The endocardium of the right ventricle is thickened, white, and glistening.  EFE can be secondary to increased wall stress as in severe aortic stenosis or can be primary.

This trichrome stained section shows marked thickening of the endocardium with fibrosis. Strands of fibrous tissue extend into the myocardium.  EFE can be primary or secondary to increased wall stress as in aortic valve atresia or severe stenosis.  Primary EFE is now rare. It usually follows intrauterine viral myocarditis, especially mumps.

This elastic stain is of the thickened endocardium shows a marked increase in elastic fibers. Primary EFE is now rare.

Endocardial fibroelastosis (EFE) is characterized by diffuse thickening of the endocardium, predominantly in the ventricles.
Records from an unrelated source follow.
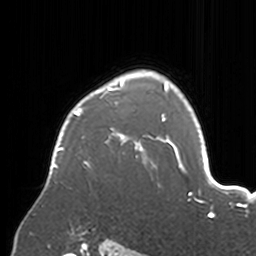
Breast MRI, one axial slice; slice 124 of 160 in the series (ordered by position); cropped to one breast; dynamic contrast-enhanced series, time point 2 of 7 at this slice position (early post-contrast); 3 T; TE 1.7 ms, TR 4 ms; 1 mm slice thickness; 256 × 256 image matrix. Female patient.
Annotated regions visible in this slice (semi-automatically segmented with operator editing):
- enhancing-tissue mask used for the functional tumour volume (all voxels passing the contrast-enhancement thresholds inside the analysis volume; usually the tumour): box from (x=50, y=71) to (x=174, y=169) px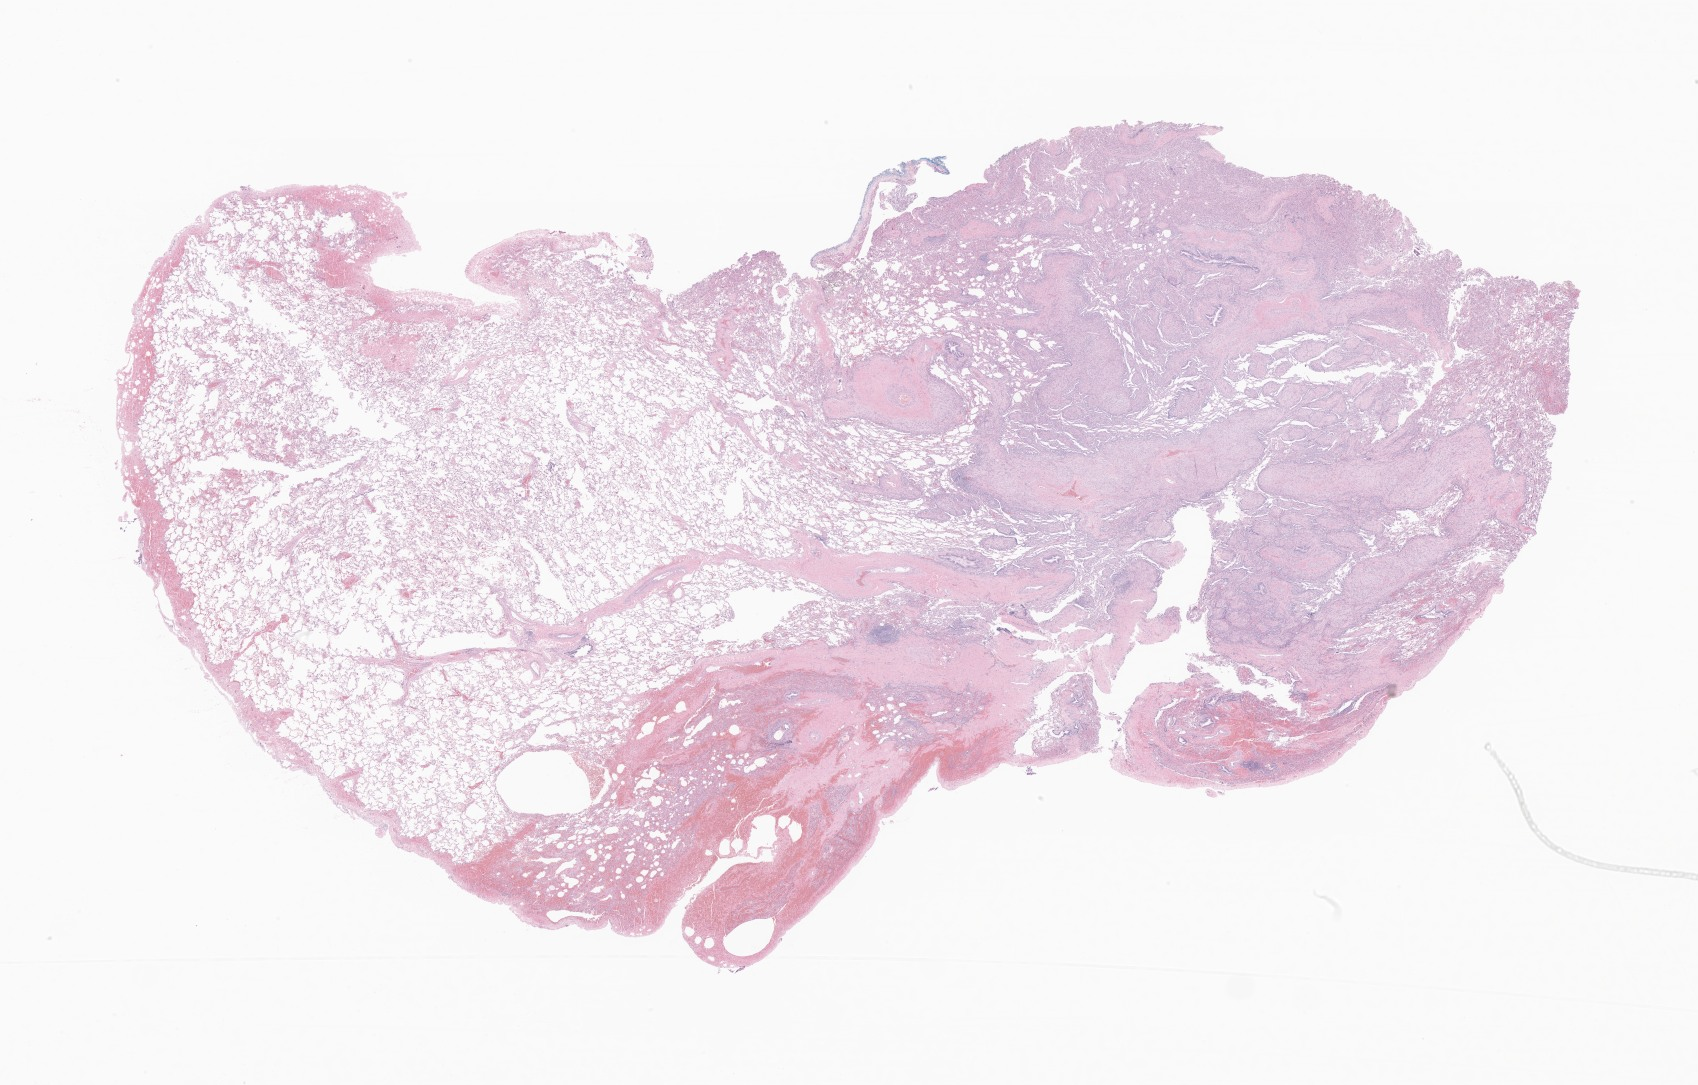
Digitized hematoxylin and eosin (H&E)-stained section of tumor tissue from the lower lobe of lung — a low-resolution overview of the entire scanned area, about 28.6 x 18.3 mm; formalin-fixed, paraffin-embedded (FFPE) tissue. Patient: male, age 182 months.
Recorded diagnosis: Myofibroblastic tumor, NOS.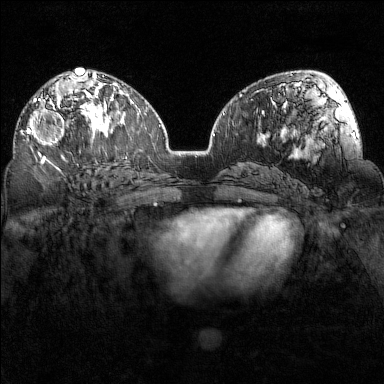
Breast MRI (dynamic contrast-enhanced), one axial slice. Slice 88 of 160 in the series (ordered by position). Dynamic contrast-enhanced series, time point 2 of 7 at this slice position (early post-contrast). 1.5 T. TE 1.8 ms, TR 5 ms. 1 mm slice thickness. 384 × 384 image matrix, field of view 320 × 320 mm. Female patient.
Structures marked on this image (semi-automatically segmented with operator editing):
- enhancing-tissue mask used for the functional tumour volume (all voxels passing the contrast-enhancement thresholds inside the analysis volume; usually the tumour): bounding box [x1, y1, x2, y2] px = [26, 98, 73, 155]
It can be secondary to abnormal wall stress as in aortic stenosis or it can be primary in infants and fetuses. Primary EFE can present as heart failure in infants or children or rarely as hydrops fetalis. Presenting symptoms include failure to thrive, dyspnea, excess sweating, or wheezing. Examination may show cardiomegaly, gallop rhythm, an apical systolic murmur consistent with mitral regurgitation, and signs of congestive failure. Familial cases have been reported with evidence for varying mendelian patterns of inheritance. The etiology of sporadic cases has not been definitively established but there is much evidence for a viral etiology. The incidence has been noted to increase after Coxsackie B epidemics and the disease has been produced in animal models by causing viral myocarditis. There has been a marked decrease in congenital EFE over the past few decades in parallel with the decrease in the prevalence of mumps associated with vaccination. PCR studies have shown the presence of the mumps viral genome in involved myocardium of patients with congenital EFE suggesting maternal transmission of the virus during pregnancy.